* WHAT YOU WILL DO *
Pictures appear among the records below and must be omitted. Repeat exactly the lines from the line with "width: 144px ->" to the line with "margin-top: 4px ->", both included.

DATASET RECORDS START

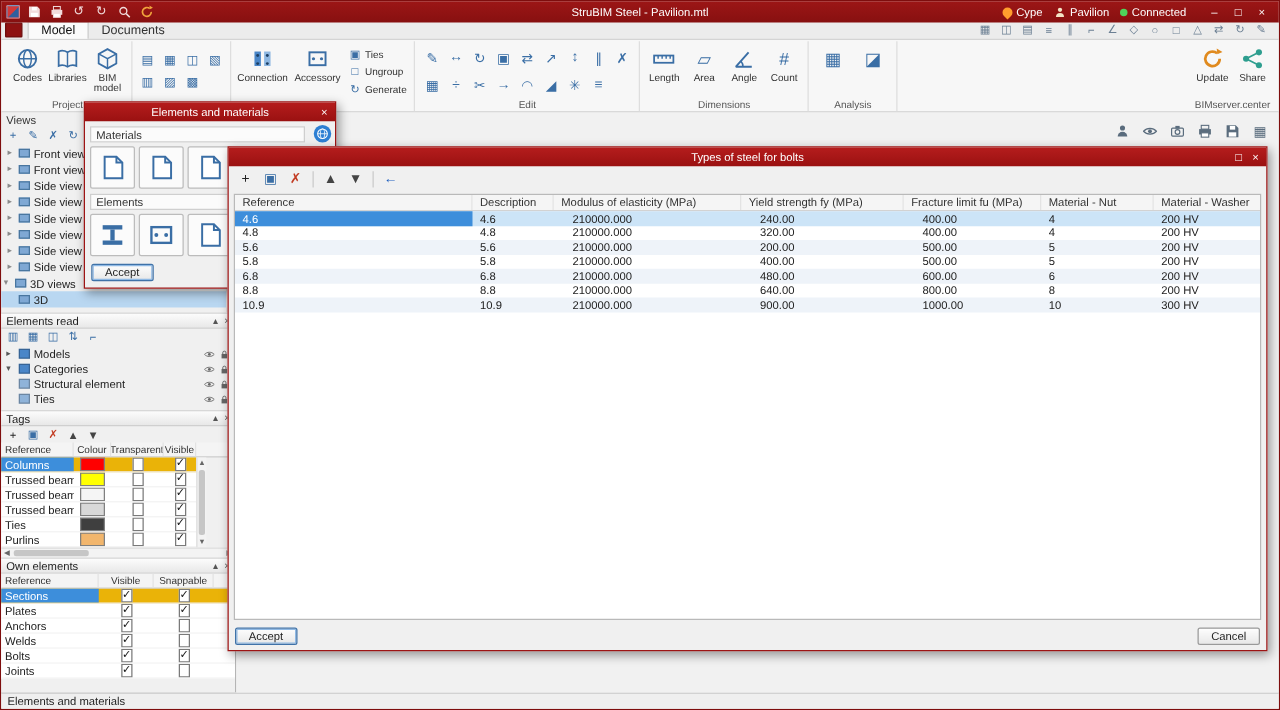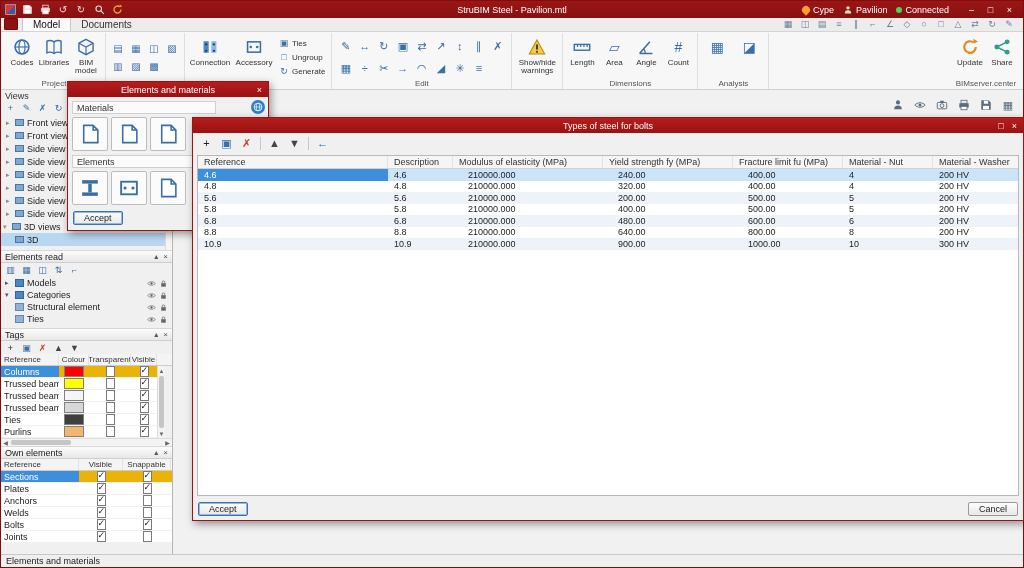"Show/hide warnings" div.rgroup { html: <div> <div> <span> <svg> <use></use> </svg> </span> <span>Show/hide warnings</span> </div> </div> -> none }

DATASET RECORDS END
DATASET RECORDS START

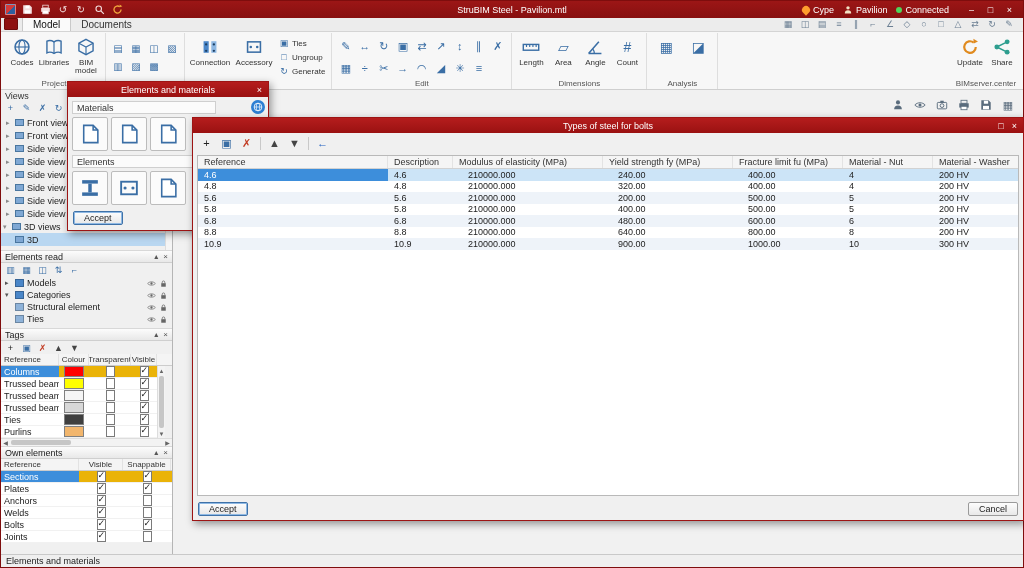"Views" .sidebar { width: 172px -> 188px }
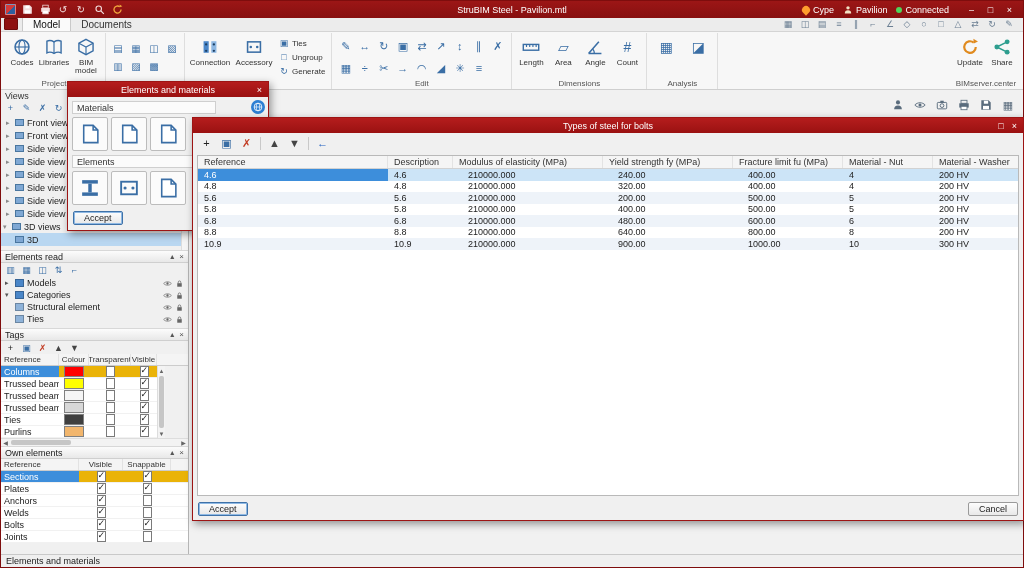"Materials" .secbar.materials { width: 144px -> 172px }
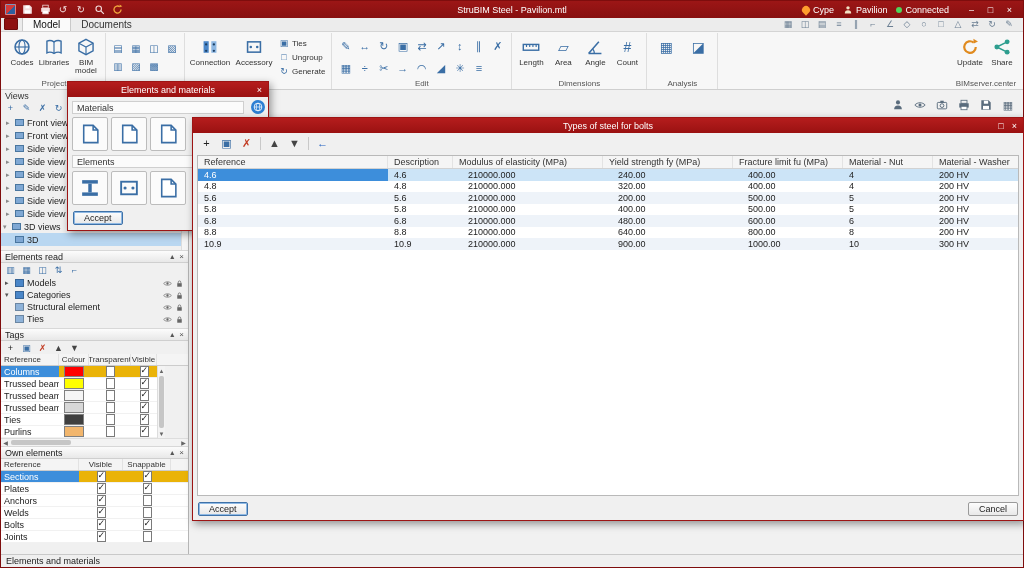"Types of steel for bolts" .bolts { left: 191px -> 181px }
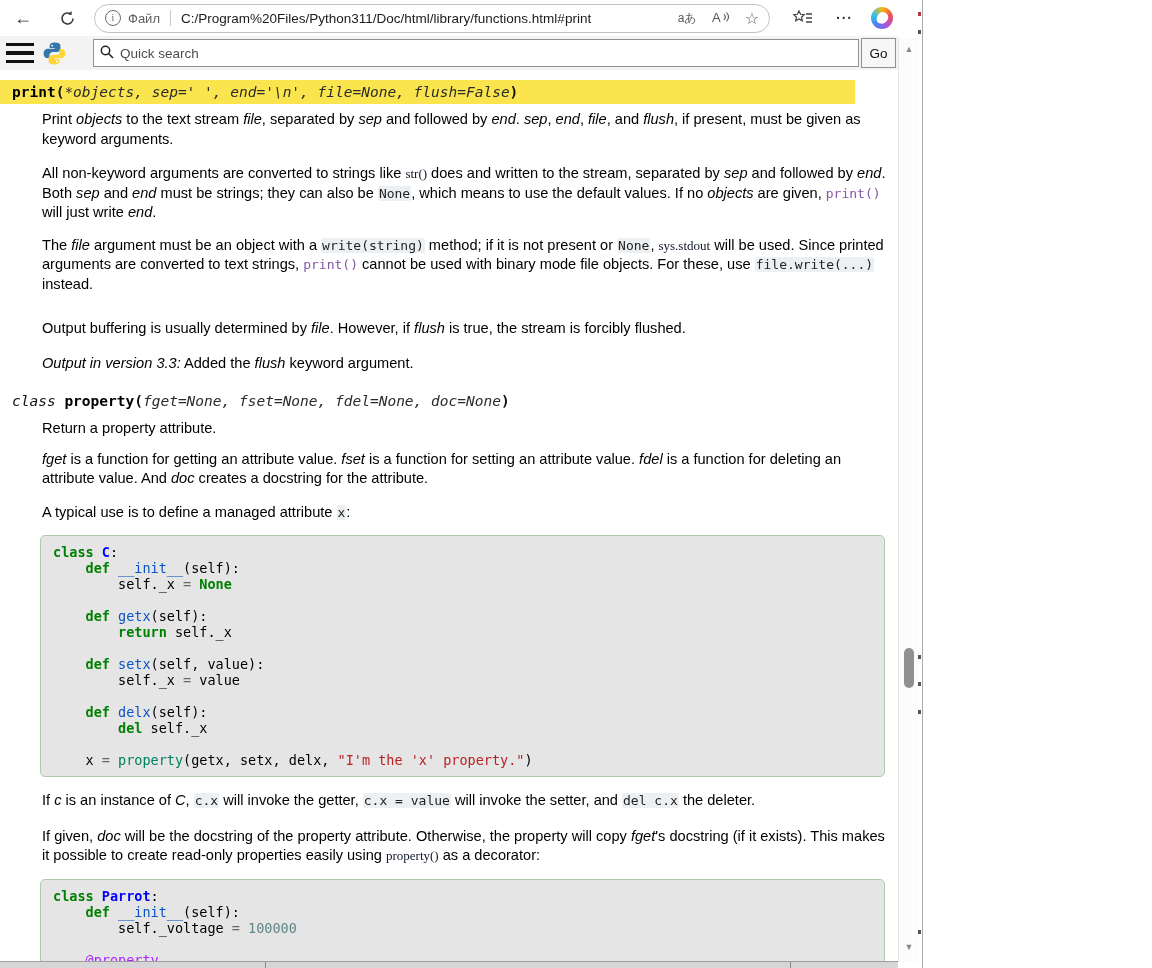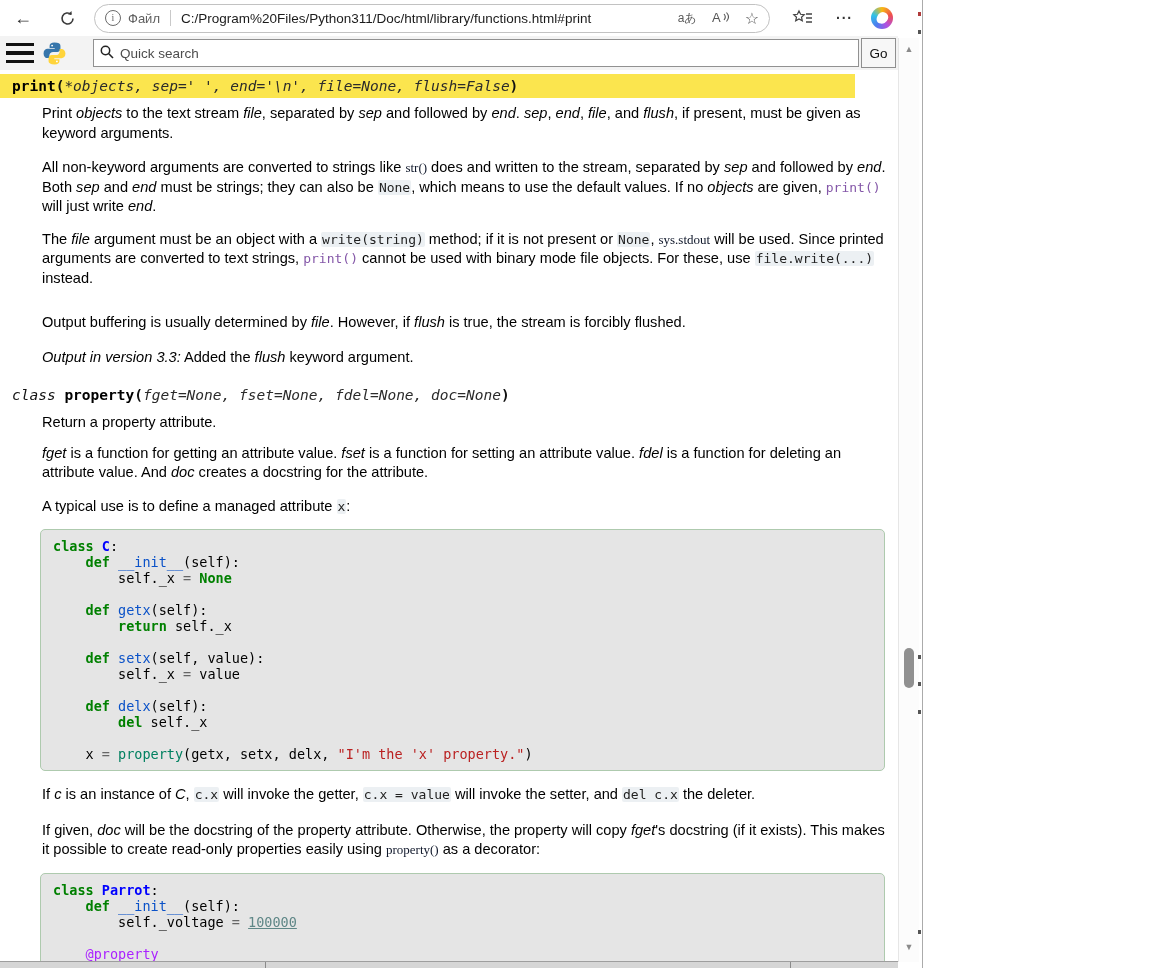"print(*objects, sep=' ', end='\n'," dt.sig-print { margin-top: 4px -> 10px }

DATASET RECORDS END

* EXERCISE OUTPUT *
"Materials" .secbar.materials { width: 144px -> 172px }
"Types of steel for bolts" .bolts { left: 191px -> 181px }
"print(*objects, sep=' ', end='\n'," dt.sig-print { margin-top: 4px -> 10px }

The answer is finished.